This article originally appeared on Scott Farley’s blog, The Bold Red Line.
Today’s efforts are an echo of what women have been demanding for decades.
I’ve been doing some traveling in the last two weeks, and spending a lot of time on airplanes. And that’s meant quite a bit of reading. I started with Lean In, Sheryl Sandberg’s best-selling book about women in the workplace, and the ways that companies, families, and individuals need to contribute to making real progress toward gender equality. It was a timely read, because discussions about gender diversity have been very much on my mind of late.
In my most recent post on my blog, I referenced that my company, Joy Global, is working to develop our first multi-year Diversity & Inclusion (D&I) strategy. And it’s been clear from the very start that gender diversity will be a critical area of early emphasis.
When I talk with my female colleagues, including some members of our D&I Advisory Council, a conundrum starts to emerge pretty quickly. There is certainly an approach that a number of companies have successfully undertaken, whereby programs are developed with the specific intent of developing female leaders. What’s more, I see an increasing amount of learning content being developed by key vendor partners that is aimed at teaching best practices to women who want to rise within the ranks of their organizations.
The flip side of the issue lies is a perspective that’s been voiced by a number of women that I’ve spoken to, noting that they don’t want to be set apart through specific programs, classes, or even affinity groups. Understandably, they don’t want to create any sort of perception that their accomplishments are due to programmatic advantages. They want their successes to be their own – and really, who wouldn’t want that?

▶ _Task input_
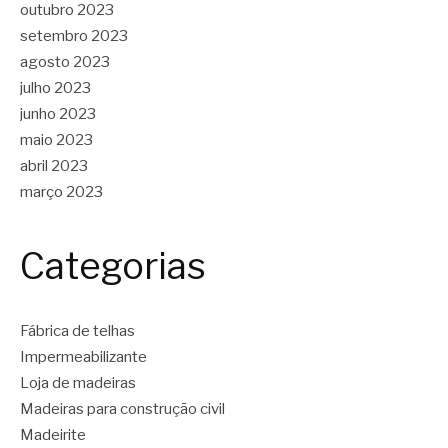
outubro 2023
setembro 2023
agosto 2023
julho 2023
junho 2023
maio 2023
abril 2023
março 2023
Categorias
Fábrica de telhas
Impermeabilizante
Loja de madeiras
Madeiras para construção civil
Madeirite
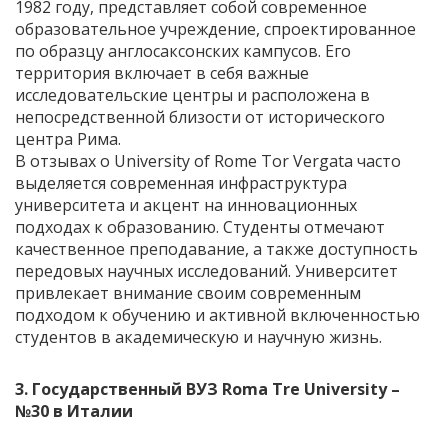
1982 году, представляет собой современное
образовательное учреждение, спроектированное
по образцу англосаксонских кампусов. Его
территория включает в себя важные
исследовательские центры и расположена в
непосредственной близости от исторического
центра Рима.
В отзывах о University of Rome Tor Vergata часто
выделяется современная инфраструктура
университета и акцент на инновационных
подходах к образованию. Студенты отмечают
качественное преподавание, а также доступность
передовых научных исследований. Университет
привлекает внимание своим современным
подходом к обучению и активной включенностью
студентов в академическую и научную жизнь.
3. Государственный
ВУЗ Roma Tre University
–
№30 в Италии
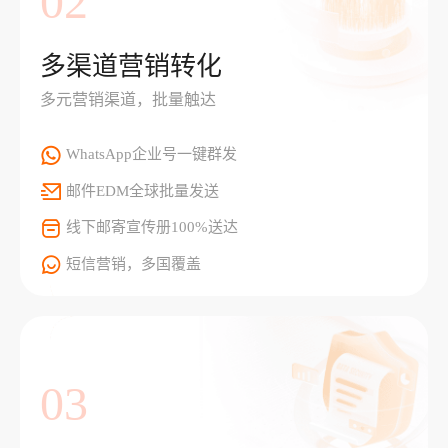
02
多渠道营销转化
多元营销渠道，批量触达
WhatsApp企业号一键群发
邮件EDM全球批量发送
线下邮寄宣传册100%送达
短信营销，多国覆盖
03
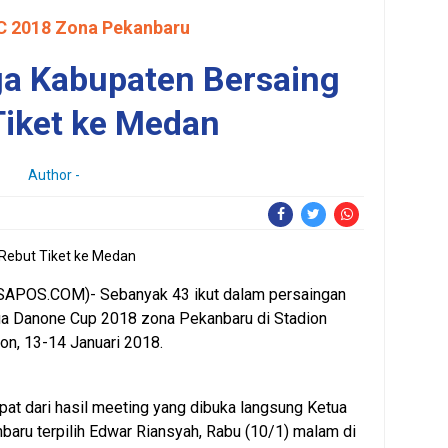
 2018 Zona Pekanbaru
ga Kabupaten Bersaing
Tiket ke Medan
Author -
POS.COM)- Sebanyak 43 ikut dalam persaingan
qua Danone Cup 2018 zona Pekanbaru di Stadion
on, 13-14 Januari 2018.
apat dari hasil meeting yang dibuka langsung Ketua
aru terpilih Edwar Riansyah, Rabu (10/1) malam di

▶ _Required actions_
A – In the entries, copy out the stretch from the line containing "1982 году, представляет собой современное" through the line containing "привлекает внимание своим современным", reproducing each line exactly as it appears.
B – Continue the blog post about gender diversity at work from the point where it stops.

▶ _Responses by item number_
A –
1982 году, представляет собой современное
образовательное учреждение, спроектированное
по образцу англосаксонских кампусов. Его
территория включает в себя важные
исследовательские центры и расположена в
непосредственной близости от исторического
центра Рима.
В отзывах о University of Rome Tor Vergata часто
выделяется современная инфраструктура
университета и акцент на инновационных
подходах к образованию. Студенты отмечают
качественное преподавание, а также доступность
передовых научных исследований. Университет
привлекает внимание своим современным

B –
Sheryl Sandberg’s take on the topic of gender diversity starts with a desire to see more women in senior leadership roles across more companies, institutions, and governments. She makes the point that women in leadership roles have a platform, an opportunity, and a responsibility to create policies and programs that can tear down the subtle and not-so-subtle barriers that impede true inclusion. And this is where I see the wisdom of creating specific leadership learning opportunities for women. There need to be catalysts that move us toward more gender diversity in our leadership ranks. Because once more women are there, we can create a virtuous cycle together, where the most talented individuals from any gender are presented with opportunities to succeed.
Sandberg also points out the role of men – as allies and partners – in supporting the growth and success of women in the workplace. She talks at length about the 50/50 partnership that she and her husband try to maintain at home, whereby household and childcare responsibilities are shouldered equally by both partners. I was fortunate to grow up in a household where I saw the example of a father who shopped for groceries, did the majority of the cooking, and played an active role as a parent. And my wife and I have always shared the work of parenting and maintaining our household so that she could pursue her call to ordained ministry while I engage passionately in my own work.
It’s an essential point that Sandberg makes, looking outside of the workplace to look at the way that female leaders are supported (or not) when they arrive back at home at the end of a day. We need to look at ways to actively remove barriers to opportunity at work. AND we all need to support each other at home.
So I finished Lean In shortly before landing in Brisbane, Australia, for a week of succession planning and other meetings. And while I was in Brisbane, I was reading The Secret History of Wonder Woman by Jill Lepore. As I sat at dinner the other night, reading about the feminist influences that guided the creation of an iconic comic-book hero, I was confronted with this:
“When she does as much work outside the home as her husband, there would seem to be no reason why she should in the future be responsible for all domestic chores.”
That was from Woman’s Dilemma by Alice Beal Parsons. And it was written in 1926.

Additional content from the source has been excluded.